For this exercise, repeat the whole listing below exactly. Leave the pictures out.

_Data section_
────────────────

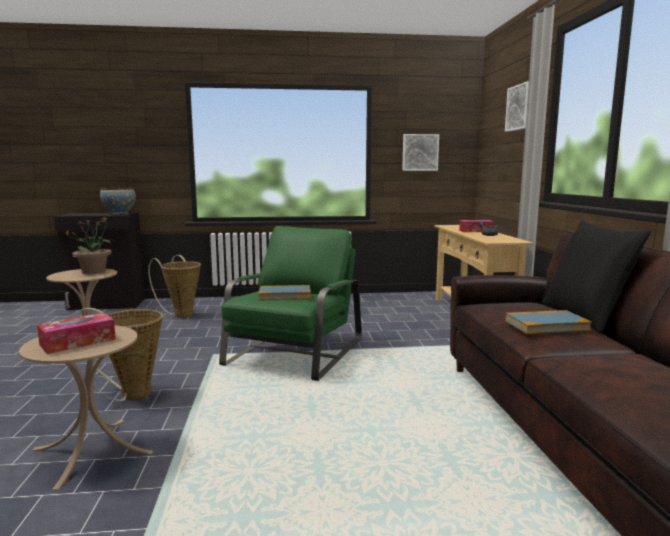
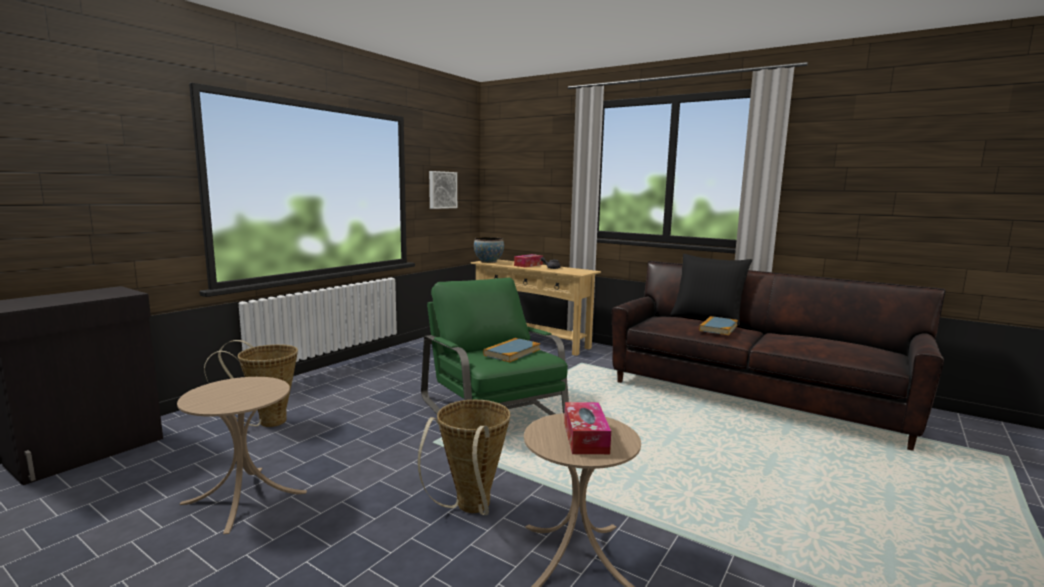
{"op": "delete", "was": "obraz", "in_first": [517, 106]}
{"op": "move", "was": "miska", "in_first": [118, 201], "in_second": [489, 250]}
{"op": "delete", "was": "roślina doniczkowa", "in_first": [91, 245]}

────────────────

_Written answer_
{"op": "delete", "was": "obraz", "in_first": [517, 106]}
{"op": "move", "was": "miska", "in_first": [118, 201], "in_second": [489, 250]}
{"op": "delete", "was": "roślina doniczkowa", "in_first": [91, 245]}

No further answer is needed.